For the same small program, inspect LLVM IR (clang -emit-llvm) and, if available, GCC's GIMPLE (gcc -fdump-tree-gimple). Note how each represents the same computation.

Self-check: - [ ] I can identify SSA-like structure / three-address form in both. - [ ] I can explain why each compiler picked its IR level.

Task 7 — AOT vs JIT, observed

Take a compute-heavy function and run it (a) compiled with clang -O2 and (b) on a JIT runtime (JVM with -XX:+PrintCompilation, or Node with --trace-opt).
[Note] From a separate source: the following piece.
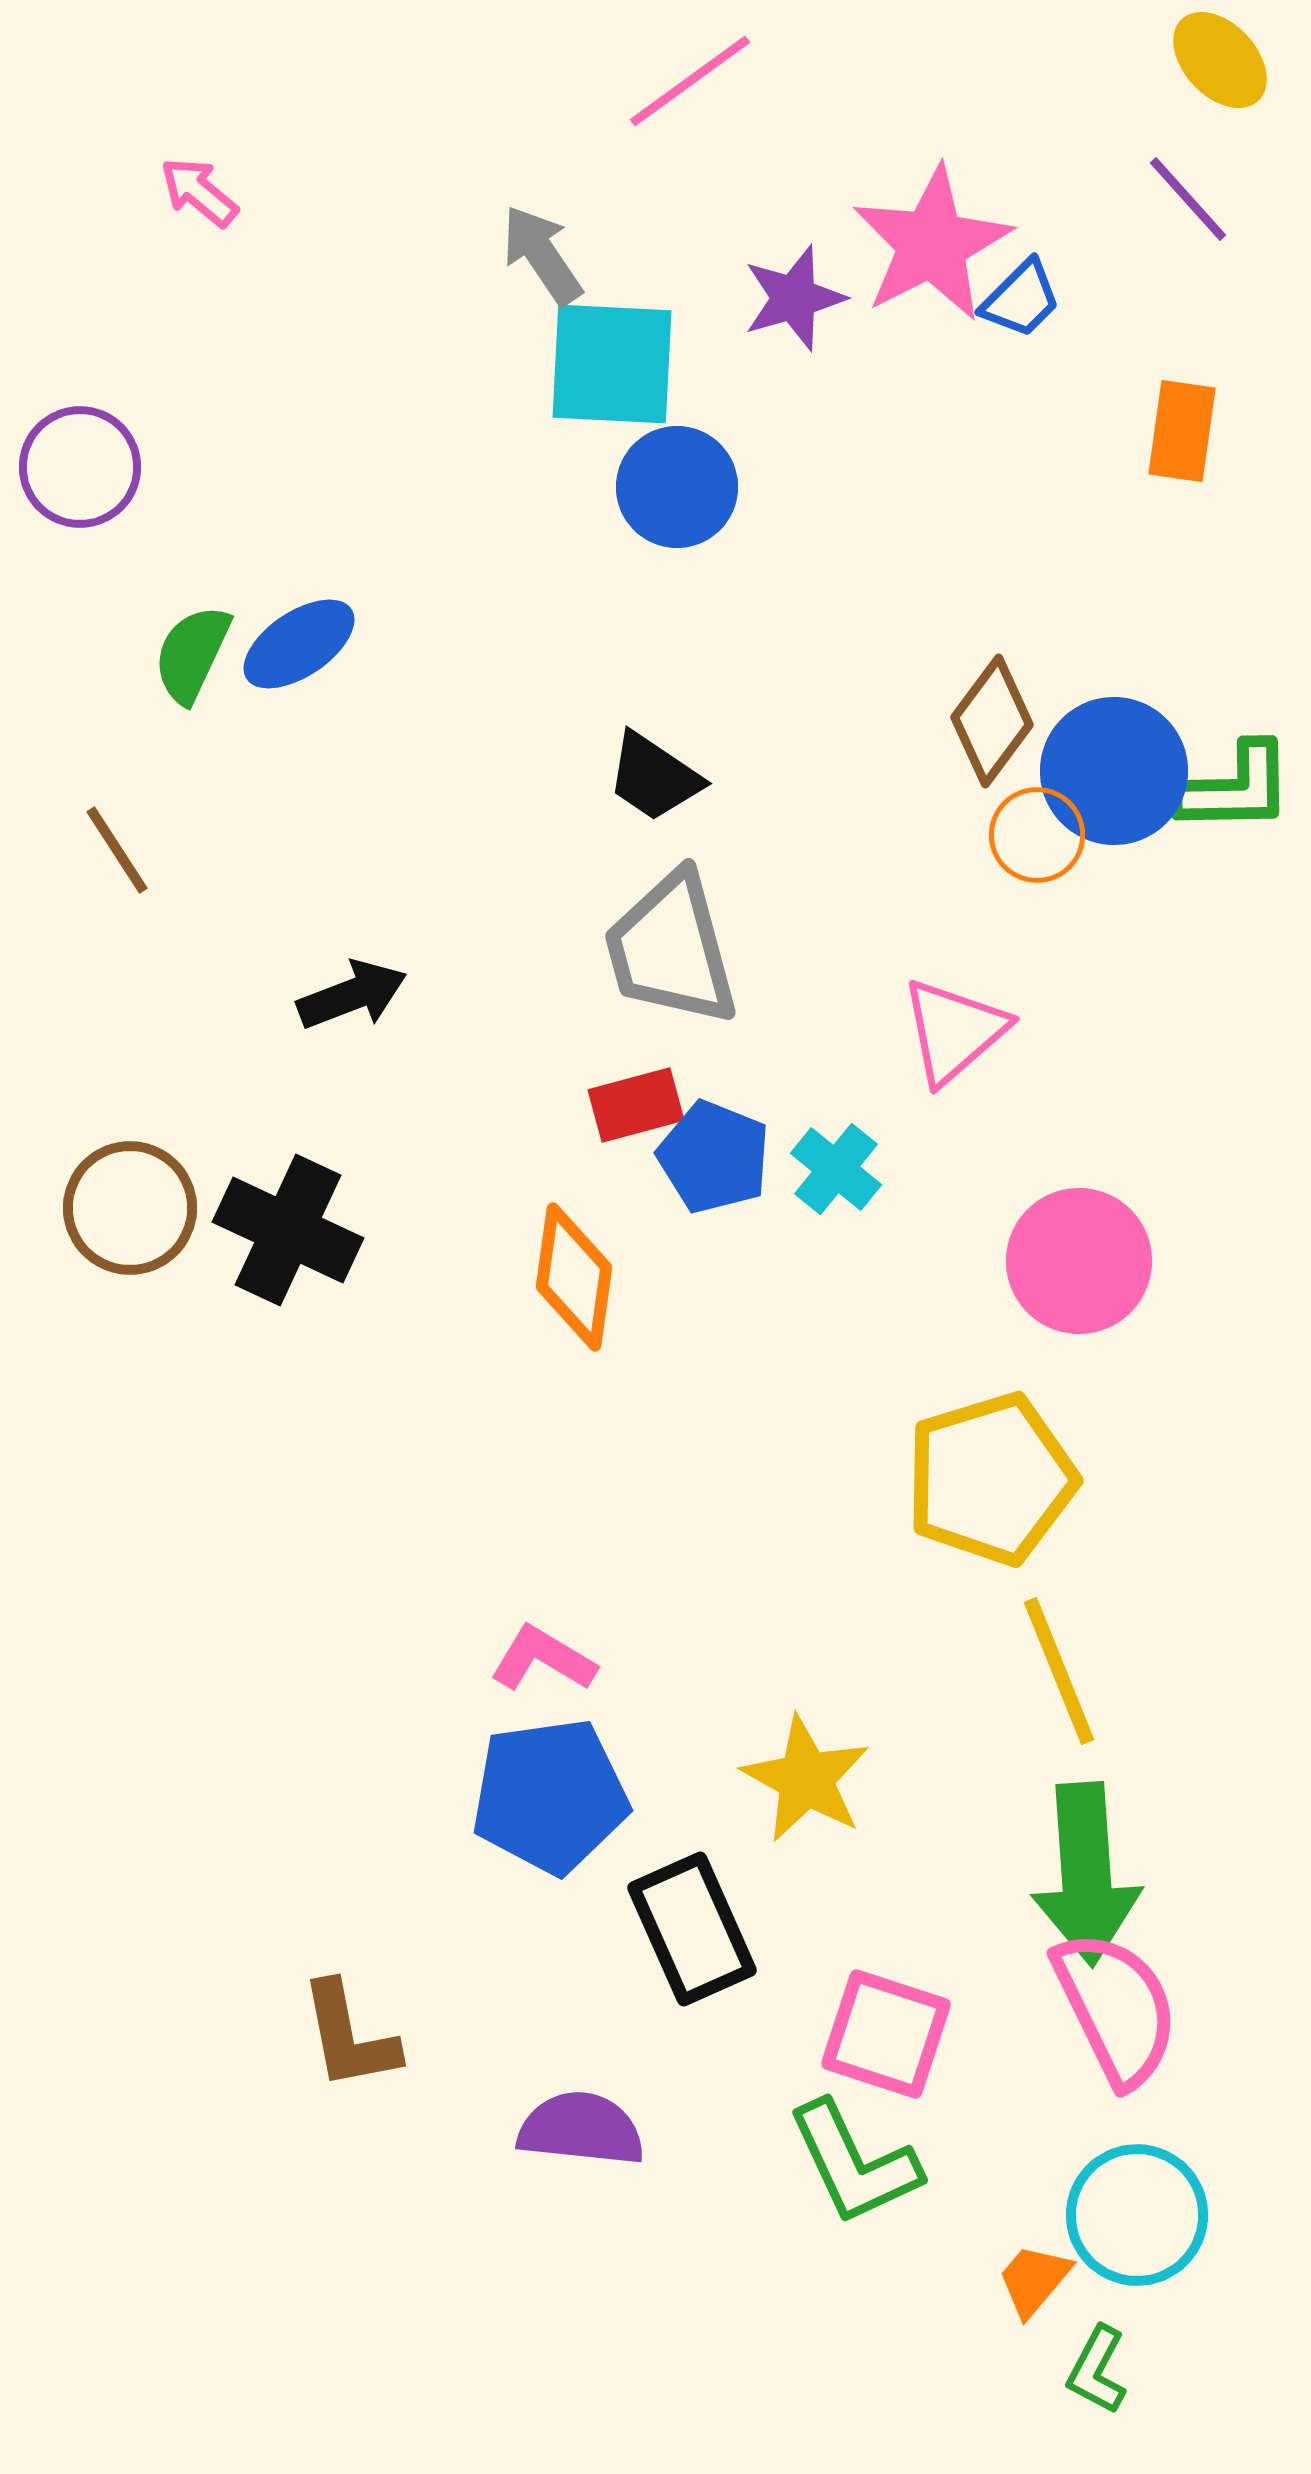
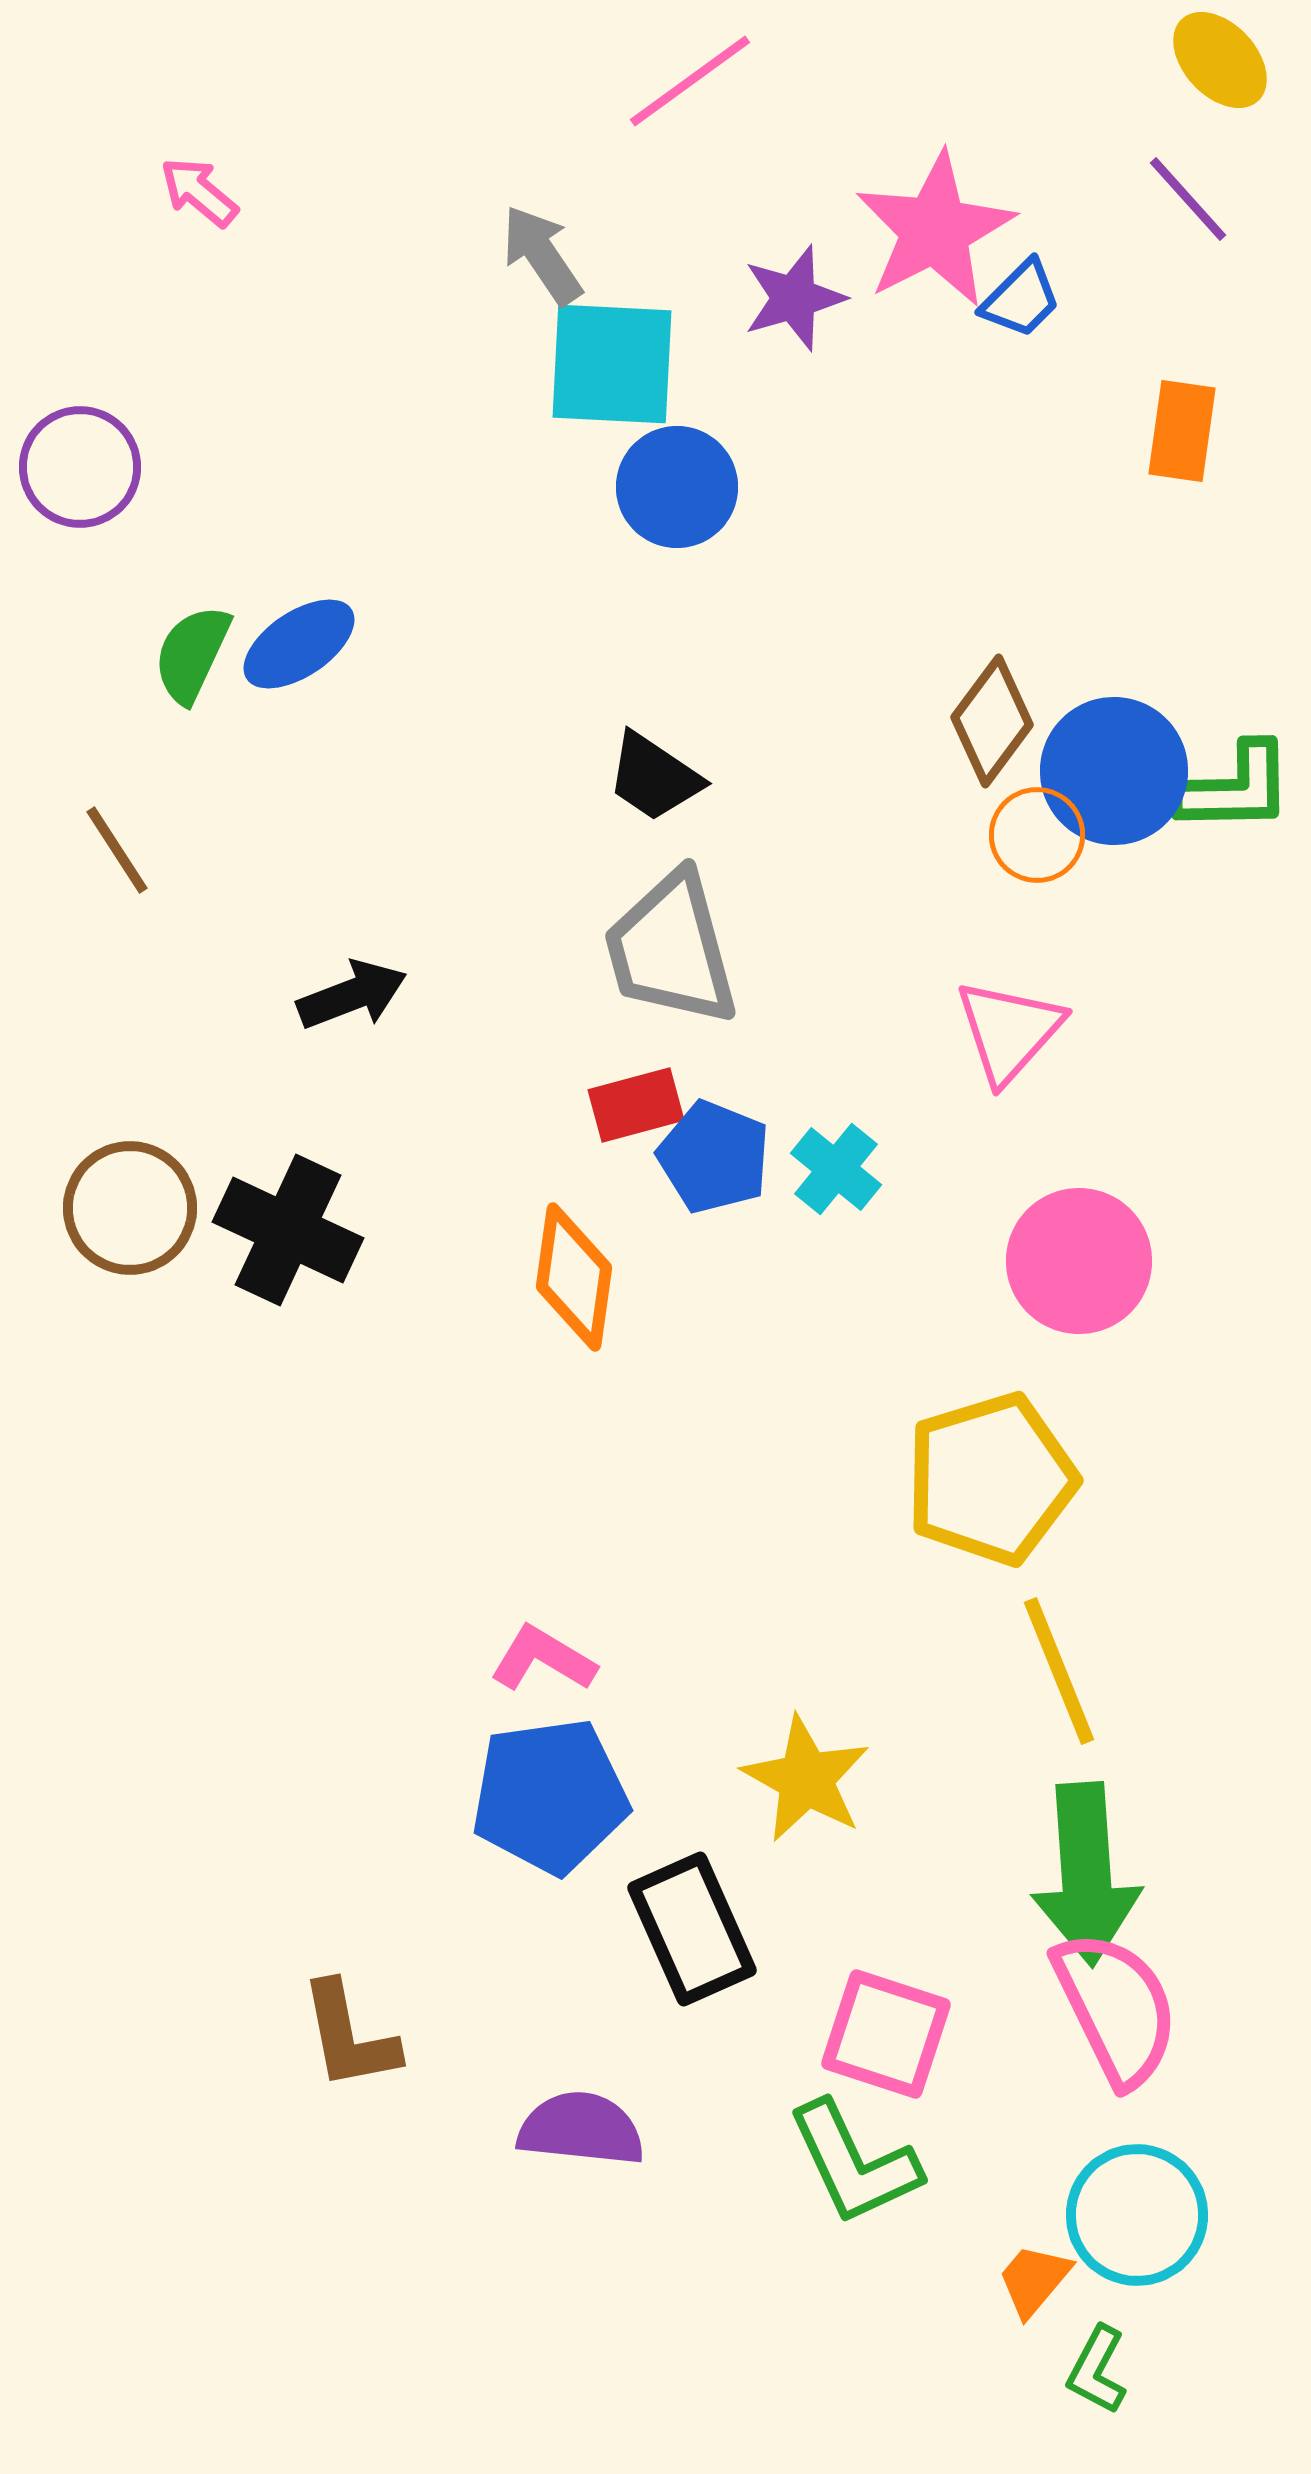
pink star at (932, 244): moved 3 px right, 14 px up
pink triangle at (954, 1031): moved 55 px right; rotated 7 degrees counterclockwise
Note startup vs steady-state behavior.

Self-check: - [ ] The AOT binary has no warmup; the JIT shows compilation events mid-run. - [ ] I can explain where each places the optimizer in time.

Task 8 — Cross-compile

Use clang --target=aarch64-linux-gnu -S hello.c (or a cross toolchain) to emit code for a different architecture than your host.

Self-check: - [ ] The emitted assembly is for the target arch, not my host. - [ ] I can define build/host/target for this invocation.


Capstone

Task 9 — Map a real compiler end to end

Pick one real compiler (rustc, V8, the JVM, or GCC) and produce a one-page diagram tracing a program from source to execution through its actual stages and IRs (e.g. rustc: AST → HIR → MIR → LLVM IR → machine code). For each stage, state what representation it uses and what work happens there, and mark where it reuses a shared component (e.g. rustc reusing LLVM).

Self-check: - [ ] My diagram names each real IR and the work at each stage. - [ ] I correctly mark front/middle/back boundaries and any reused components. - [ ] I can explain where this compiler places optimization (build vs run time).


Self-Assessment

You own this topic when you can:

  • Name the pipeline phases and what each consumes/produces.
  • Justify the front/middle/back split with the M×N→M+N argument.
  • Place LLVM, GCC, JVM, V8, and rustc on the architecture map.
  • Distinguish compiler/interpreter/JIT/transpiler and AOT/JIT placement.
  • Explain bootstrapping, Trusting Trust, the driver-vs-toolchain distinction, and build/host/target.